Дневник (1901-1929) - Корней Чуковский
Шрифт:
Интервал:
Закладка:
— Так приходите же завтра обедать.
Рядом с ними живет Ефим Зозуля. Буквально рядом — на одной площадке лестницы. У Ефима Зозули всегда полон дом каких-то родственников, нахлебников, племянниц — и в довершение всего на шкафу целая сотня белых крыс и мышей и морских свинок, которые копошатся там и глядят вниз, как зрители с галерки,— пугая кошку. Есть и черепаха. Все это — хозяйство Нины, Зозулиной дочки, очень избалованной девочки с хищными чертами лица. В доме — доброта, суета, хлебосольство, бестолочь, уют, телефонные разговоры, еда.
От Кольцовых — к Шатуновским. У них невесело. <...>
На другой или на третий день по приезде в Москву я выступил в Инст. Детского Чтения в М. Успенском пер. Прочитал «Лепые нелепицы». Слушать меня собралось множество народу, и я еще раз убедился, как неустойчивы и шатки мнения педагогов. Около меня сидела некая дегенеративного вида девица — по фамилии Мякина — очень злобно на меня смотревшая. Когда я кончил, она резко и пламенно (чуть не плача от негодования) сказала, что книжки мои — яд для пролетарских детей, что они вызывают у детей только бессонницу, что их ритм неврастеничен, что в них — чисто интеллигентская закваска и проч. Говорила она хорошо, но все время дергалась от злобы, и мне даже понравилась такая яростная убежденность. После прений я подошел к ней и мягко сказал:
— Вот вы против интеллигенции, а сами вы интеллигентка до мозга костей. Вы восстаете против неврастенических стихов — не потому ли, что вы сами неврастеничка.
Я ждал возражений и обид, но она вдруг замотала головой и сказала: «Да, да, я в глубине души на вашей стороне... Я очень люблю Блока... Мальчики и девочки, свечечки и вербочки12. Я требую от литературы внутренних прозрений... Я интеллигентка до мозга костей...»
В этой быстрой перемене фронта — вся мелкотравчая дрянность педагогов. В прениях почти каждый придирался к мелочам и подробностям, а в общем одобрял и хвалил. Е. Ю. Шабад (беззубая, акушерского вида) попробовала было сказать, что и самый мой доклад — перевертыш, но это резонанса не имело. Каждый так или иначе говорил комплименты (даже Лилина), и вместо своры врагов я увидел перед собою просто добродушных обывательниц, которые не знают, что творят. Они повторяют заученные речи, а чуть выбьются из колеи, сейчас же теряются и несут околесину. Никто даже не подумал о том, что «Лепые нелепицы» не только утверждают в литературе «Стишок-перевертыш», но и вообще — ниспровергают ту обывательскую точку зрения, с которой педагоги подходят теперь к детской литературе, что здесь ниспровержение всей педологической политики по отношению к сказке.
Я из чувства самосохранения не открыл им глаз — и вообще был в тот вечер кроток и сахарно сладок. Сейчас я вижу, что это была ошибка, п. ч., как я убедился через несколько дней, казенные педагоги гнуснее и тупее, чем они показались мне тогда.

▸ **Исходные данные**:
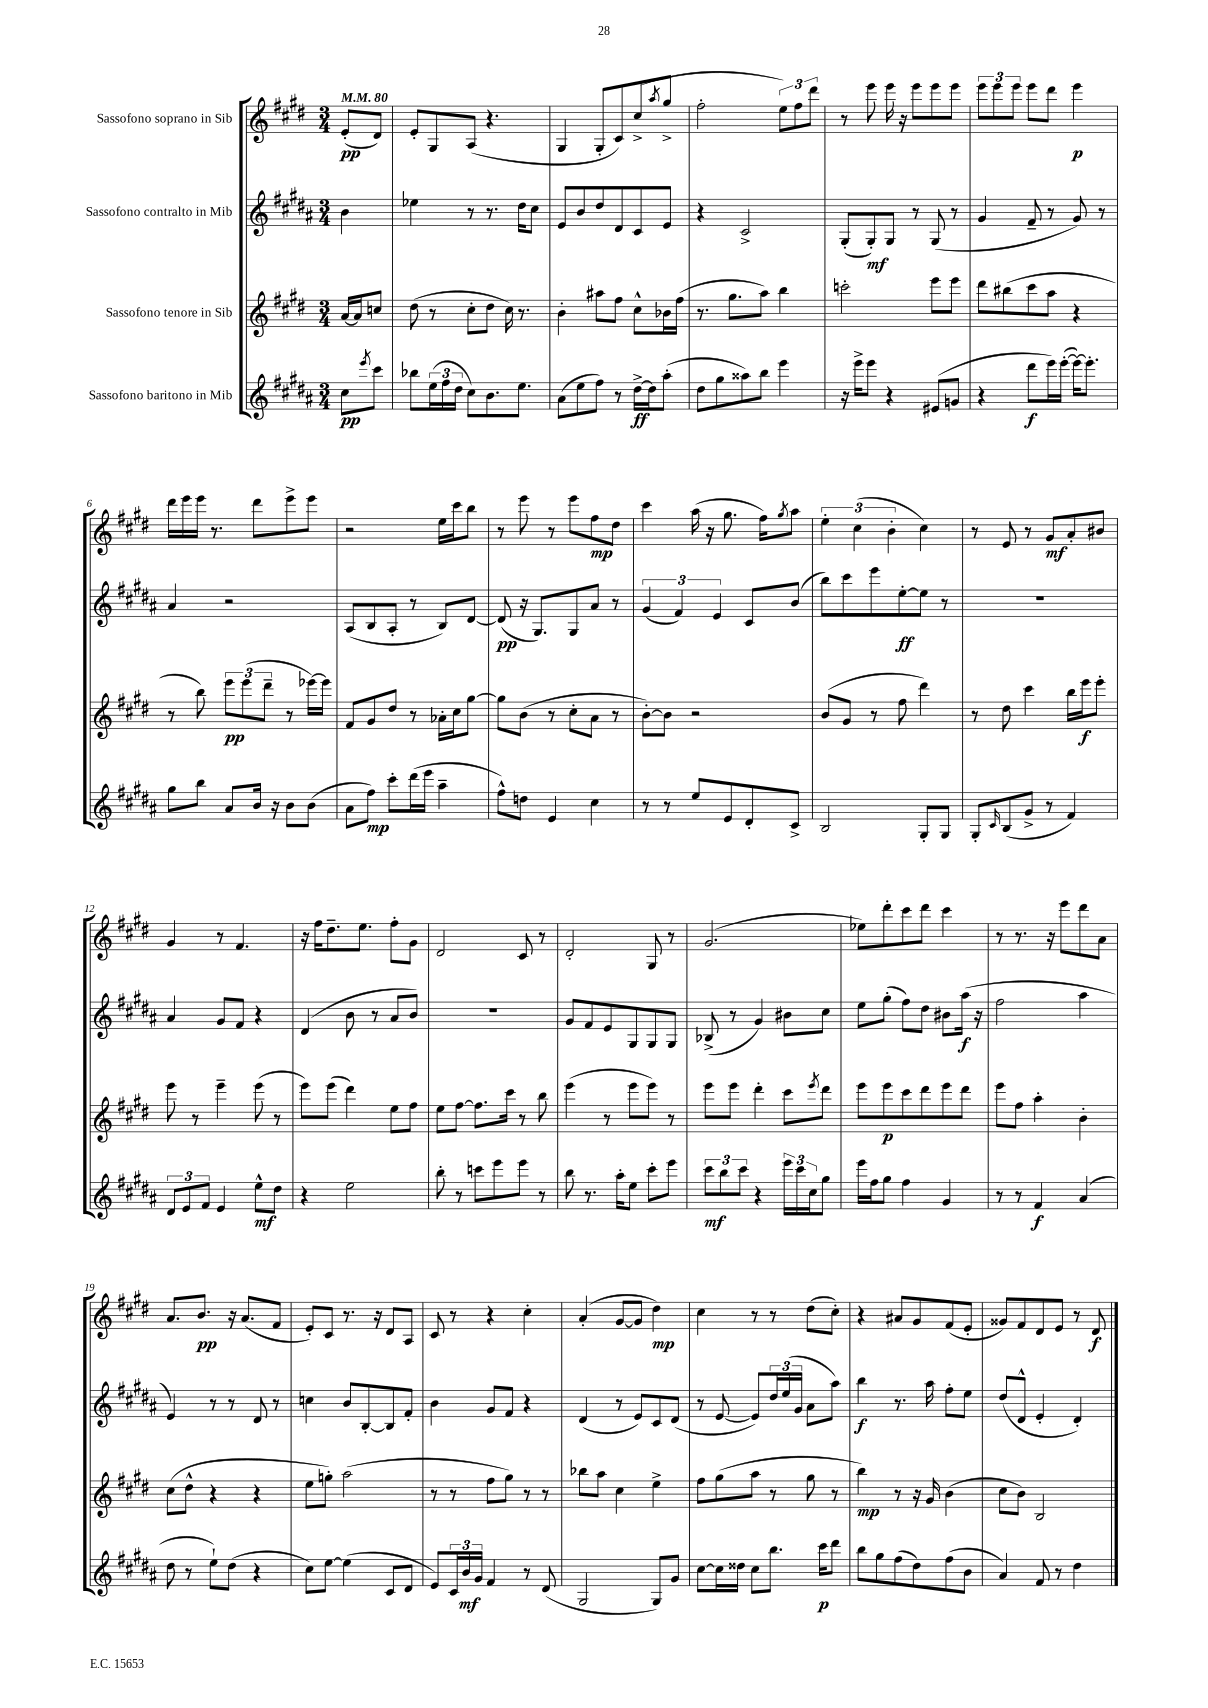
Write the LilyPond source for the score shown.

▸ **Задания**:
#1 Какое произведение автор отрывка из дневника прочитал на выступлении в Институте детского чтения?
#2 Перескажите абзац отрывка из дневника, начинающийся словами «Рядом с ними живет Ефим Зозуля», в виде краткого списка, сохранив основные факты.
#3 Назовите всех животных, которые упоминаются в отрывке из дневника.

▸ **Ответы к заданиям**:
#1 «Лепые нелепицы».

#2
- Ефим Зозуля живет буквально рядом, на одной лестничной площадке.
- В его доме всегда полно родственников, нахлебников и племянниц.
- На шкафу живет целая сотня белых крыс, мышей и морских свинок, которые пугают кошку; есть и черепаха.
- Все эти животные принадлежат Нине, избалованной дочери Зозули.
- В доме царят доброта, суета, хлебосольство, бестолочь и уют, много телефонных разговоров и еды.

#3 Белые крысы, мыши, морские свинки, кошка, черепаха.